WRITTEN TASK 1: List every director named in the show listing.

DOCUMENT PASSAGE:

>>>>>

- Also known as: Sharon TSCS
- Genre: Talk, Variety, Musical
- Directed by: Bert de Leon; Rowell Santiago; Al Quinn; Danni Caparas;
- Presented by: Sharon Cuneta and her co-hosts
- Country of origin: Philippines
- Original language: Filipino
- No. of episodes: 562

Production
- Executive producers: Lenny C. Parto (IBC); Olivia M. Lamasan (ABS-CBN);
- Producer: Vic R. Del Rosario
- Production locations: Live Studio 2, IBC Studio, Broadcast City, Quezon City (1986–88) Studio 2, ABS-CBN Broadcasting Center, Quezon City, Philippines (1988–96, 1997) Delta Theater, Quezon Avenue, Quezon City (1996–97)
- Running time: 1 hour and 30 minutes (1986–88) 2 hours (1988–97)

<<<<<

Dataset entries

>>>>>

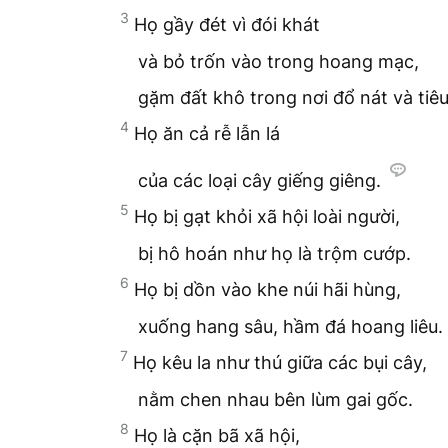
3
Họ gầy đét vì đói khát
và bỏ trốn vào trong hoang mạc,
gặm đất khô trong nơi đổ nát và tiêu
4
Họ ăn cả rễ lẫn lá
của các loại cây giếng giêng.
5
Họ bị gạt khỏi xã hội loài người,
bị hô hoán như họ là trộm cướp.
6
Họ bị dồn vào khe núi hãi hùng,
xuống hang sâu, hầm đá hoang liêu.
7
Họ kêu la như thú giữa các bụi cây,
nằm chen nhau bên lùm gai gốc.
8
Họ là cặn bã xã hội,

<<<<<

WRITTEN TASK 2: Reproduce the Vietnamese lines in the dataset row above, line for line, and leave the picture out.

ANSWER AREA 1: Bert de Leon, Rowell Santiago, Al Quinn, Danni Caparas

ANSWER AREA 2:
3
Họ gầy đét vì đói khát
và bỏ trốn vào trong hoang mạc,
gặm đất khô trong nơi đổ nát và tiêu
4
Họ ăn cả rễ lẫn lá
của các loại cây giếng giêng.
5
Họ bị gạt khỏi xã hội loài người,
bị hô hoán như họ là trộm cướp.
6
Họ bị dồn vào khe núi hãi hùng,
xuống hang sâu, hầm đá hoang liêu.
7
Họ kêu la như thú giữa các bụi cây,
nằm chen nhau bên lùm gai gốc.
8
Họ là cặn bã xã hội,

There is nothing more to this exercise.